> **Exercise details**: Beneath this task are records; state how many of their lines hold the word "chandelier", and nothing else.

Recorded information Start Marker

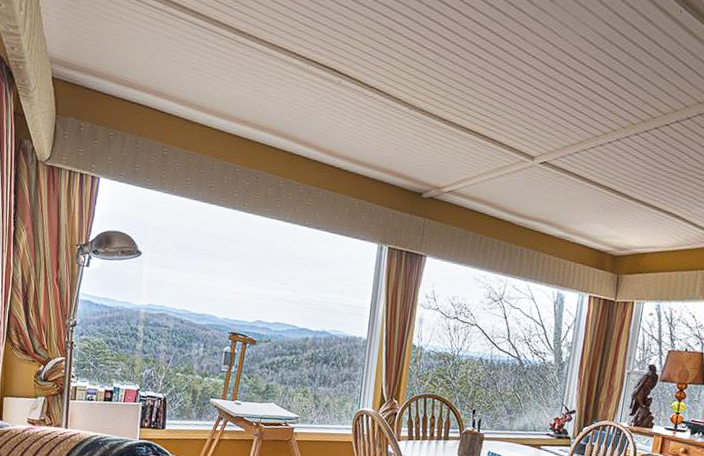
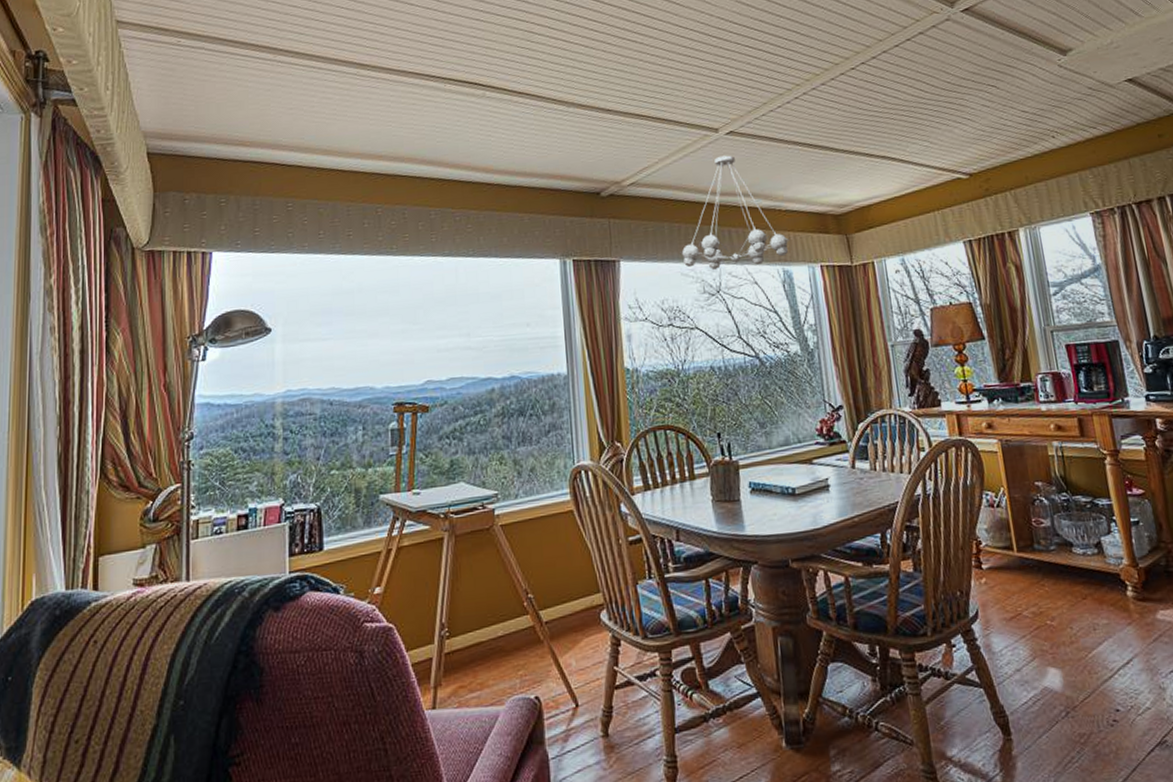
chandelier: none [477,182,570,284] -> present [680,155,791,270]

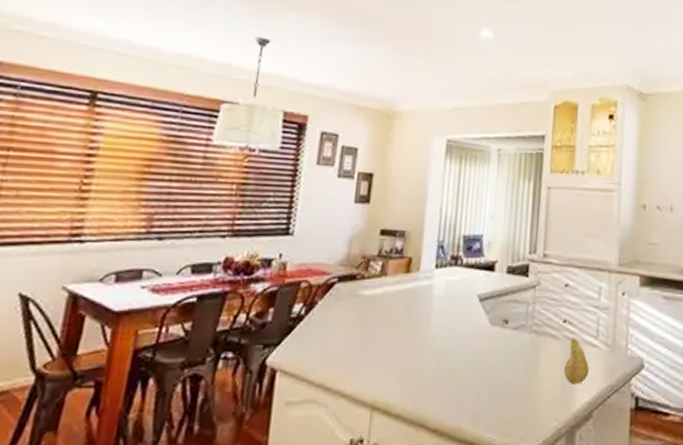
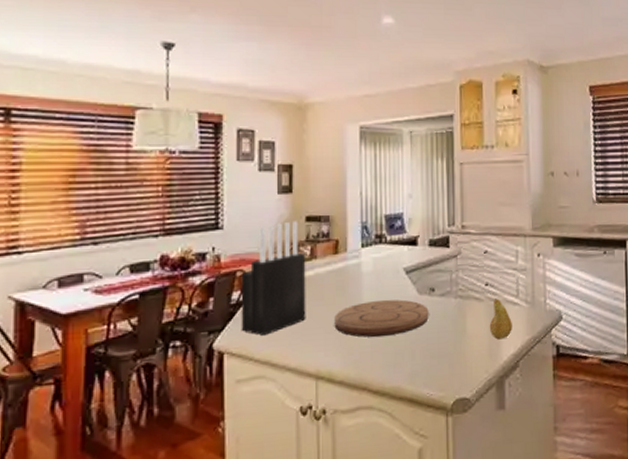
knife block: none [298,233,376,356] -> present [241,221,306,337]
cutting board: none [397,327,500,369] -> present [334,299,429,338]

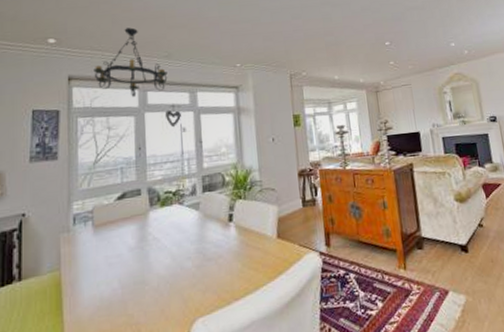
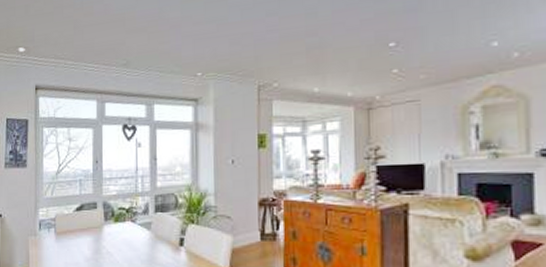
chandelier: present [93,27,168,97] -> none [57,33,125,108]

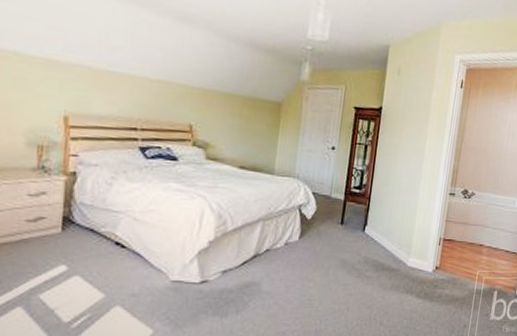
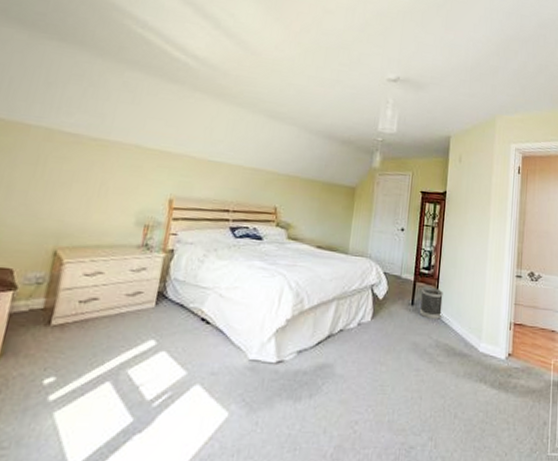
wastebasket: none [349,205,374,237] -> present [420,286,443,320]

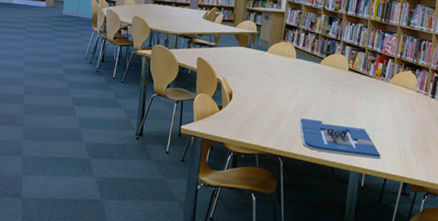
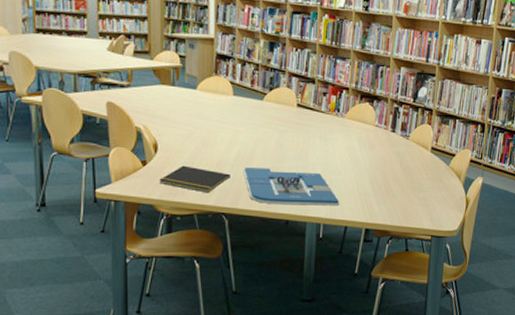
notepad: none [230,112,289,137] -> present [159,165,231,193]

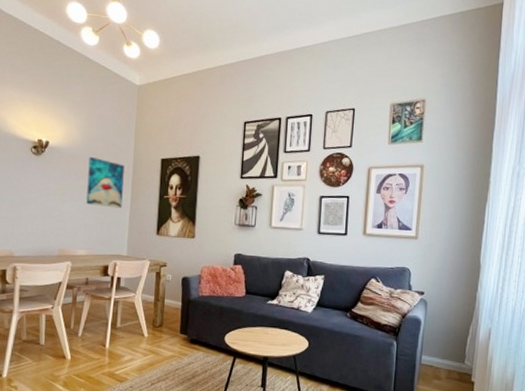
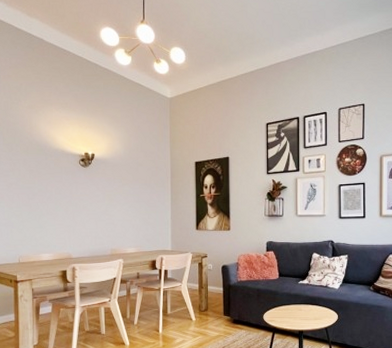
wall art: present [86,156,125,209] -> none [131,164,164,209]

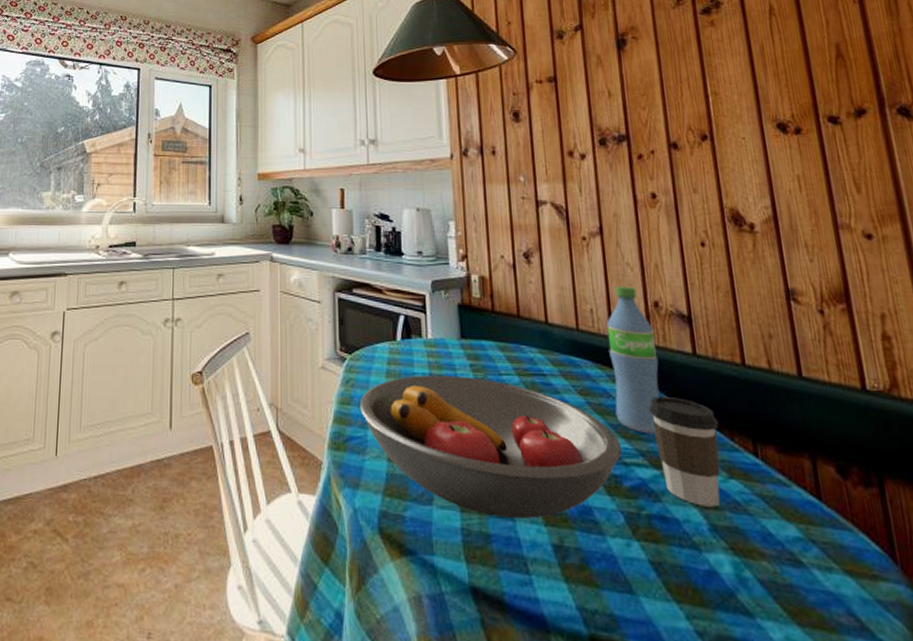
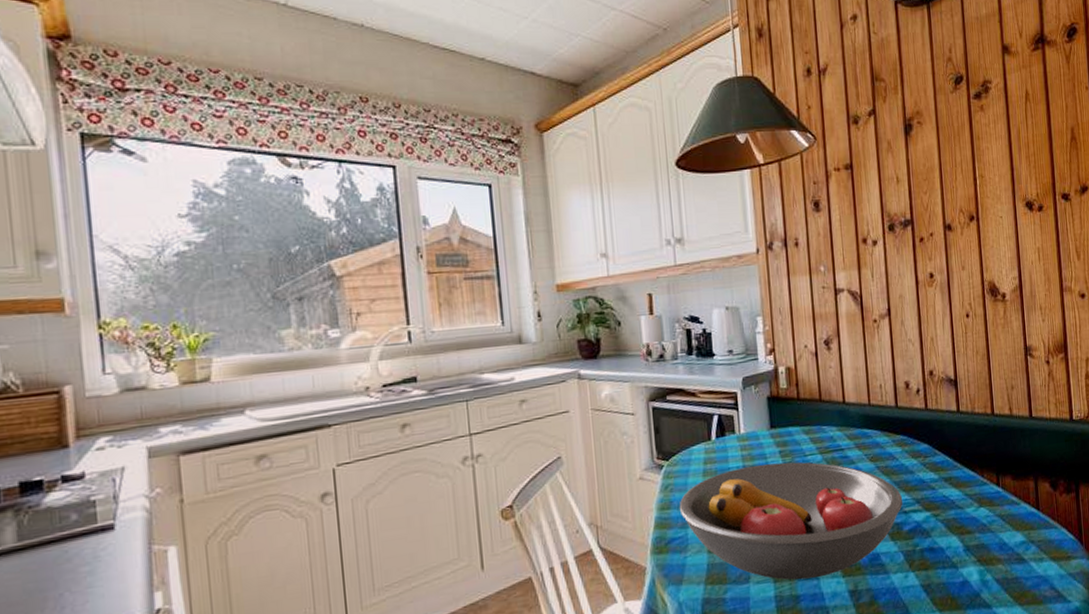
water bottle: present [606,285,660,435] -> none [892,360,932,485]
coffee cup: present [648,396,720,507] -> none [923,450,974,534]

Recorded information End Marker

> **Answer to this problem**: 2